Local policies: decisions applying to specific query, e.g., priority-based page replacement.

4. Buffer pool optimizations

4.1. Multiple buffer pools

Each database or page can have its own buffer pool and adopts local policies to reduce latch contention.
To map a page to a buffer pool, the DBMS can use object IDs or page IDs as the key.
- Record ID: a unique identifier for a row in a table (cf.
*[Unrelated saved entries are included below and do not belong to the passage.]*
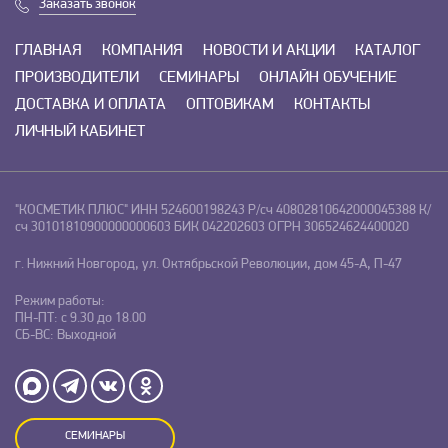
Заказать звонок
ГЛАВНАЯ
КОМПАНИЯ
НОВОСТИ И АКЦИИ
КАТАЛОГ
ПРОИЗВОДИТЕЛИ
СЕМИНАРЫ
ОНЛАЙН ОБУЧЕНИЕ
ДОСТАВКА И ОПЛАТА
ОПТОВИКАМ
КОНТАКТЫ
ЛИЧНЫЙ КАБИНЕТ
"КОСМЕТИК ПЛЮС"
ИНН 524600198243
Р/сч 40802810642000045388
К/
сч 30101810900000000603
БИК 042202603
ОГРН 306524624400020
г. Нижний Новгород, ул. Октябрьской Революции, дом 45-А, П-47
Режим работы:
ПН-ПТ: с 9.30 до 18.00
СБ-ВС: Выходной
СЕМИНАРЫ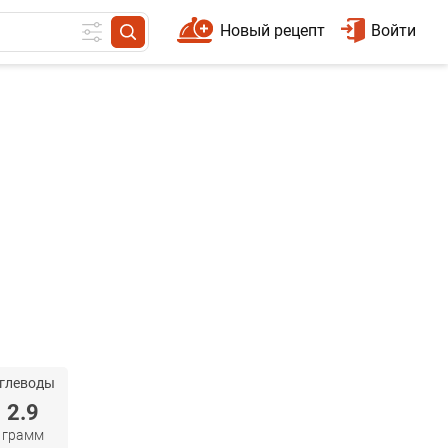
Новый рецепт
Войти
глеводы
2.9
грамм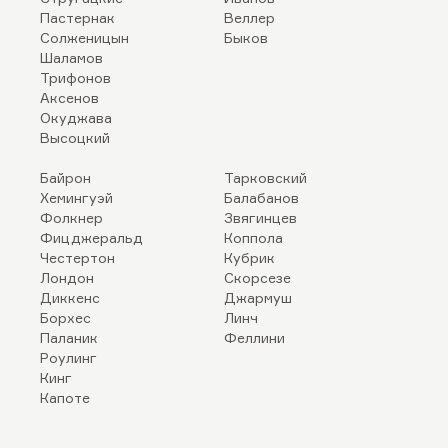
Пастернак
Веллер
Солженицын
Быков
Шаламов
Трифонов
Аксенов
Окуджава
Высоцкий
Байрон
Тарковский
Хемингуэй
Балабанов
Фолкнер
Звягинцев
Фицджеральд
Коппола
Честертон
Кубрик
Лондон
Скорсезе
Диккенс
Джармуш
Борхес
Линч
Паланик
Феллини
Роулинг
Кинг
Капоте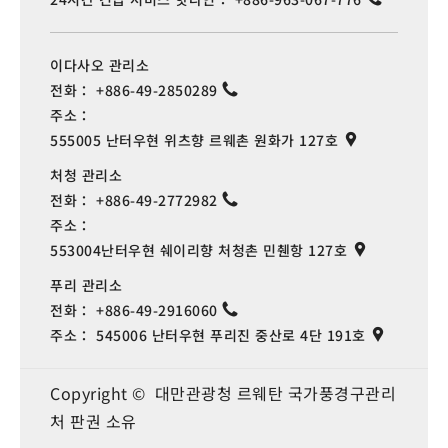
이다사오 관리소
전화：
+886-49-2850289
주소：
555005 난터우현 위츠향 르웨촌 원화가 127호
처청 관리소
전화：
+886-49-2772982
주소：
553004난터우현 쉐이리향 처청촌 민췐항 127호
푸리 관리소
전화：
+886-49-2916060
주소：
545006 난터우현 푸리진 중산로 4단 191호
Copyright © 대만관광청 르웨탄 국가풍경구관리
처 판권 소유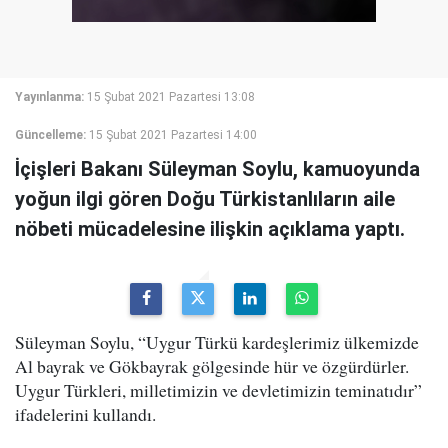
Yayınlanma:
15 Şubat 2021 Pazartesi 13:08
Güncelleme:
15 Şubat 2021 Pazartesi 14:00
İçişleri Bakanı Süleyman Soylu, kamuoyunda
yoğun ilgi gören Doğu Türkistanlıların aile
nöbeti mücadelesine ilişkin açıklama yaptı.
Süleyman Soylu, “Uygur Türkü kardeşlerimiz ülkemizde
Al bayrak ve Gökbayrak gölgesinde hür ve özgürdürler.
Uygur Türkleri, milletimizin ve devletimizin teminatıdır”
ifadelerini kullandı.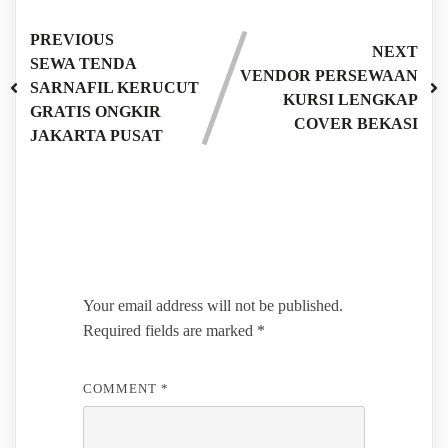
PREVIOUS
NEXT
SEWA TENDA
VENDOR PERSEWAAN
SARNAFIL KERUCUT
KURSI LENGKAP
GRATIS ONGKIR
COVER BEKASI
JAKARTA PUSAT
Leave a Reply
Your email address will not be published.
Required fields are marked
*
COMMENT
*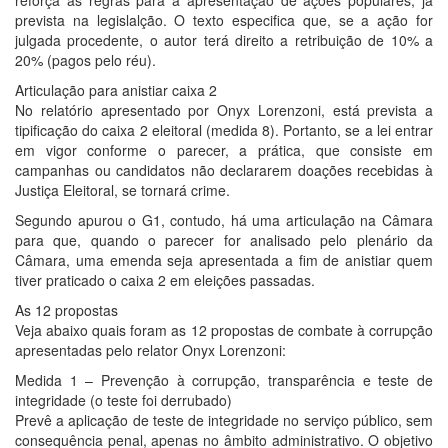
reforça as regras para a apresentação de ações populares, já
prevista na legislalção. O texto especifica que, se a ação for
julgada procedente, o autor terá direito a retribuição de 10% a
20% (pagos pelo réu).
Articulação para anistiar caixa 2
No relatório apresentado por Onyx Lorenzoni, está prevista a
tipificação do caixa 2 eleitoral (medida 8). Portanto, se a lei entrar
em vigor conforme o parecer, a prática, que consiste em
campanhas ou candidatos não declararem doações recebidas à
Justiça Eleitoral, se tornará crime.
Segundo apurou o G1, contudo, há uma articulação na Câmara
para que, quando o parecer for analisado pelo plenário da
Câmara, uma emenda seja apresentada a fim de anistiar quem
tiver praticado o caixa 2 em eleições passadas.
As 12 propostas
Veja abaixo quais foram as 12 propostas de combate à corrupção
apresentadas pelo relator Onyx Lorenzoni:
Medida 1 – Prevenção à corrupção, transparência e teste de
integridade (o teste foi derrubado)
Prevê a aplicação de teste de integridade no serviço público, sem
consequência penal, apenas no âmbito administrativo. O objetivo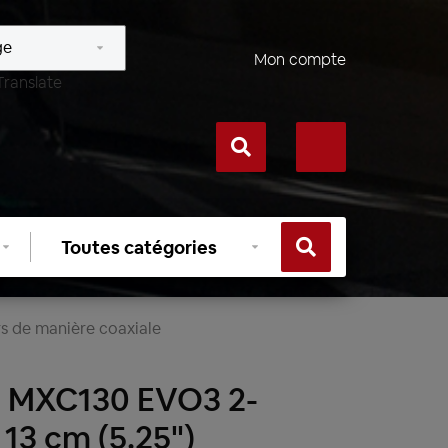
Mon compte
Translate
Sélectionner
une
catégorie
rs de manière coaxiale
 MXC130 EVO3 2-
13 cm (5.25")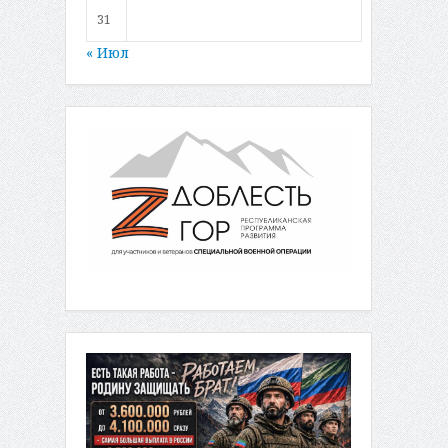
31
« Июл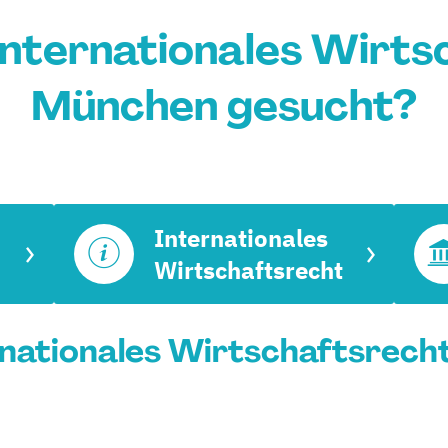
nternationales Wirts
München gesucht?
Internationales
Wirtschaftsrecht
nationales Wirtschaftsrecht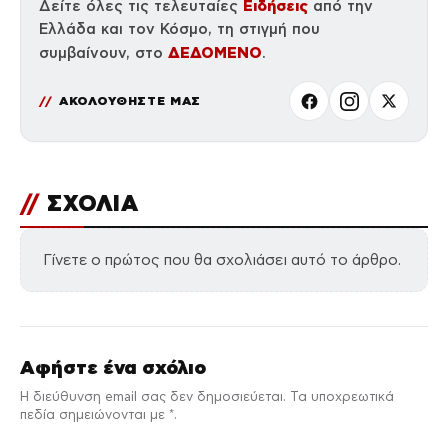
Ειδήσεις
Δείτε όλες τις τελευταίες
από την
Ελλάδα και τον Κόσμο, τη στιγμή που
ΔΕΔΟΜΕΝΟ
συμβαίνουν, στο
.
ΑΚΟΛΟΥΘΗΣΤΕ ΜΑΣ
//
ΣΧΟΛΙΑ
Γίνετε ο πρώτος που θα σχολιάσει αυτό το άρθρο.
Αφήστε ένα σχόλιο
Η διεύθυνση email σας δεν δημοσιεύεται. Τα υποχρεωτικά
πεδία σημειώνονται με *.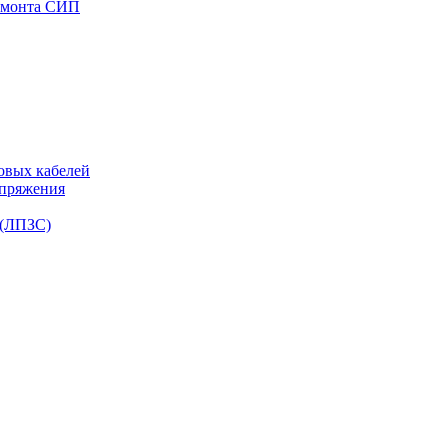
емонта СИП
овых кабелей
апряжения
 (ЛПЗС)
Tuple layout post).
- Object ID: a unique identifier for an object, used to reference a user-defined type.

4.2. Pre-fetching

While the first set of pages is being processed, the DBMS can pre-fetch the second set into the buffer pool based on the dependency between pages.
- E.g., If pages are index-organized, the sibling pages can be pre-fetched.

4.3. Scan sharing

Query cursors can reuse retrieved data.
When a query comes while a previous query is being processed by scanning the table, the new query can attach its scanning cursor to the first query’s cursor.
The DBMS keeps track of where the second query joined to make sure it also completes the scan.

4.4. Buffer pool bypass

Scanned pages do not have to be stored in the buffer pool to avoid the overhead.
Use cases: a query needs to read a large sequence of contiguous pages; temporary pages like sorting or joins.
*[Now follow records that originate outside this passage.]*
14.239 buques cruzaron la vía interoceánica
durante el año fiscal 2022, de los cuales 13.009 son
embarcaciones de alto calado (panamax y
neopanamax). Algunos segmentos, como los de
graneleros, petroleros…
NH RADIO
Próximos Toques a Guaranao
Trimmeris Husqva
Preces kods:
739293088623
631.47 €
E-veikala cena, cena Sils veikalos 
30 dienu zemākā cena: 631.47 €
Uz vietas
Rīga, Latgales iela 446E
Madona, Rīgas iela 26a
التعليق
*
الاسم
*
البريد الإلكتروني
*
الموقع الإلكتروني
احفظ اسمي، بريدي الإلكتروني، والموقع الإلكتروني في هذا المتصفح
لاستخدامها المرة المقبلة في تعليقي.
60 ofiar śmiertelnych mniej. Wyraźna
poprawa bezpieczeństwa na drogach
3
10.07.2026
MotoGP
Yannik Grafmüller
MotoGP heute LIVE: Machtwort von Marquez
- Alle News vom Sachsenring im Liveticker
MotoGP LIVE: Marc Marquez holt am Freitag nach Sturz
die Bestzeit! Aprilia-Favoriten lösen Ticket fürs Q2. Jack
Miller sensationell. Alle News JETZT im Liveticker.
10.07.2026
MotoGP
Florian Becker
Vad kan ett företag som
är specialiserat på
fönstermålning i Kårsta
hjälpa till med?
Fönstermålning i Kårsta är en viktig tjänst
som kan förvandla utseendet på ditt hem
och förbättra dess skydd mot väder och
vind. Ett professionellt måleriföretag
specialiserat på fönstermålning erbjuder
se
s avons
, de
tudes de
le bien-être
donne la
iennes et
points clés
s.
5. Buffer replacement policies

The DBMS decides which page to evict from the buffer pool to free up a frame.

5.1. Least recently used (LRU)

LRU maintains a timestamp of when each page was last accessed, and evicts the page with the oldest timestamp.
- The timestamp can be stored in a queue for efficient sorting.
Susceptible to sequential flooding, where the buffer pool is corrupted due to a sequential scan.
- With the LRU policy the oldest pages are evicted, but they are more likely to be scanned soon.

5.2. Clock

An approximation of LRU but replace the timestamp with a reference bit which is set to 1 when a page is accessed.
Regularly sweeping all pages, if a bit is set to 1, reset to 0; if a bit is 0, evict the page.

5.3. LRU-K

Tracks the last K accessed timestamps to predict the next accessed time, hence avoid the sequential flooding issue.

5.3.1. MySQL approximate LRU-K

Use a linked list with two entry points: “old” and “young”.
The new pages are always inserted to the head of “old”.
If a page in the “old” is accessed again, it is then inserted to the head of “young”.

5.4. Localization

Instead of using a global replacement policy, the DBMS make eviction decisions based on each query.
Pages brought in by one query are less likely to evict pages that are important for other ongoing queries.
The DBMS can predicts more accurately which pages should stay or be evicted once the query is complete, so that the buffer pool is less polluted with less useful pages.

5.5. Priority hint

Transactions tell the buffer pool where pages are important based on the context of each page.

5.6. Dirty pages

Two ways to handle dirty pages in the buffer pool:
- Fast: only drop clean pages.
- Slow: write back dirty pages to ensure persistent change, and then evict them (if they will not be read again.).
Can periodically walk through the page table and write back dirty pages in the background.

6. Other memory pools

A DBMS also maintains other pools to store:
- query caches,
- logs,
- temporary tables, e.g., sorting, join,
- dictionary caches.

7. OS cache bypass

Most DBMS use direct I/O (e.g., with fsync instead of fwrite) to bypass the OS cache to avoid redundant page copy and to manage eviction policies more intelligently (cf. Why not OS post).

8. I/O scheduling

The DBMS maintains internal queue to track page read/write.
The priority are determined by multi-facets, e.g., critical path task, SLAs.